La cena fu un sogno, un’emozione indescrivibile, i miei piatti furono divorati, i bambini erano in solluchero per i dolci al miele e mandorle, e mi ronzavano intorno facendomi domande e mandandomi in visibilio. Una donna tunisina mi si avvicinò e mi abbracciò stretta stretta, piangeva, e mi disse che da quando aveva lasciato la sua terra non aveva più assaggiato nulla di simile, nonostante fossi più giovane di lei, mi disse che le ricordavo sua nonna, che le ricordavo casa.

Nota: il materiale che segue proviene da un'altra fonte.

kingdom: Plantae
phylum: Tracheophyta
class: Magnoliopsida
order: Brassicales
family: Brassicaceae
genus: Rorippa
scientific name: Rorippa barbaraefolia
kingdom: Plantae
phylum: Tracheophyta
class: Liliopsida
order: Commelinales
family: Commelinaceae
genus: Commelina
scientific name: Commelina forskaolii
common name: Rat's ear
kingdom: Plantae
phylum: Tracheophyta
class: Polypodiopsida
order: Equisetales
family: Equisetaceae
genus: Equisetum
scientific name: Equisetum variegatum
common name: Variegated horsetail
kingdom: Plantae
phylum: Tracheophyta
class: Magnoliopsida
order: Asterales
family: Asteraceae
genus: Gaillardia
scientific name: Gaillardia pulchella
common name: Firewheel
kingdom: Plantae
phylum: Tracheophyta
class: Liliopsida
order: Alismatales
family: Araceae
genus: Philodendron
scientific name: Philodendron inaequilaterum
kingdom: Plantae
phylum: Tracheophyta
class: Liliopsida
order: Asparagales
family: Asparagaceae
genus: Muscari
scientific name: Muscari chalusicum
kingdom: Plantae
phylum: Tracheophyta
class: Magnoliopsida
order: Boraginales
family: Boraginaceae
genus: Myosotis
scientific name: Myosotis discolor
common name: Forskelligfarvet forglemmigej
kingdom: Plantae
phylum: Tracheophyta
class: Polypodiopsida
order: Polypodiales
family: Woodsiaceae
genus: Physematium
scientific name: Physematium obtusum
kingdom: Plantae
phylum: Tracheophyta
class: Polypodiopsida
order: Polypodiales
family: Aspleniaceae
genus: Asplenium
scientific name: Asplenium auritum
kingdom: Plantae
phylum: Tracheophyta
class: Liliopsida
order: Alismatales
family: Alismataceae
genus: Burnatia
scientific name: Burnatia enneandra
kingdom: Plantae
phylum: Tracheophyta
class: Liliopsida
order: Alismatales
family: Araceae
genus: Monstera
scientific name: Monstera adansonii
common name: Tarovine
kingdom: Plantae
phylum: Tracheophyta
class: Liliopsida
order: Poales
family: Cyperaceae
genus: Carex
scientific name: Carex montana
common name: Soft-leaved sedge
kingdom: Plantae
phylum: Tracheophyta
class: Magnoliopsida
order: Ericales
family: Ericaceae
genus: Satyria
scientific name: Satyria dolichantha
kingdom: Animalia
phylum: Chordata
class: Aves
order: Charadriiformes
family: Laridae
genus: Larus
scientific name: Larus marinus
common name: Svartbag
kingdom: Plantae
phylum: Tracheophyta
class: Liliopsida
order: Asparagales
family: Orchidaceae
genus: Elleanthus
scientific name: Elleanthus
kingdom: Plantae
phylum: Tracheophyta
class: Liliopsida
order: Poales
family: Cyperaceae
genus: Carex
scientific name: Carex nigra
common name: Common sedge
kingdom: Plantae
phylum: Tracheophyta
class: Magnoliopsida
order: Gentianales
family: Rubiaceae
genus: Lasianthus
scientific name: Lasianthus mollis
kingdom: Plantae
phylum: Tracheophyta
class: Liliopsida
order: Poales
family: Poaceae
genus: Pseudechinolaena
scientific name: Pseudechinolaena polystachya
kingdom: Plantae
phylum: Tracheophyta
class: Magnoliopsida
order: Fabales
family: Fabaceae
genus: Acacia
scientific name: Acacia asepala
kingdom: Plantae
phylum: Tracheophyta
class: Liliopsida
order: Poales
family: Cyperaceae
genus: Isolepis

Al momento di riordinare ogni cosa, una delle responsabili del centro mi chiese di lasciarle il mio numero perché pensava di avere una proposta da farmi.

E me la fece.

Insegno ogni mercoledì cucina tunisina a chiunque voglia imparare, ho una mia aula nella struttura al centro del parco, vengono i miei conterranei che vogliono rispolverare le vecchie tradizioni o vogliono mantenere i propri ristoranti sempre curati nei particolari della preparazione, vengono stranieri di altri paesi a cui interessa conoscere i segreti di noi arabi, alchimisti delle spezie, e gli italiani, tanti, tante, che vogliono sperimentare, abbracciare una cultura che vivono quotidianamente a Milano, quasi a volerla comprendere, condividere. Questa è la mia medicina, questo il mio riscatto. Aprirmi alla comunità che mi circonda mi infonde gioia e calore. Mi sento amata e rispettata. Ma soprattutto posso esprimermi e ritornare ad amare la vita.

Io non sogno più il mare ingordo e funesto, ma sogno tanto la mia Shaadiya, le dedico ogni piatto che cucino, ogni chicco di grano, ogni spezia con cui mi sporco le mani.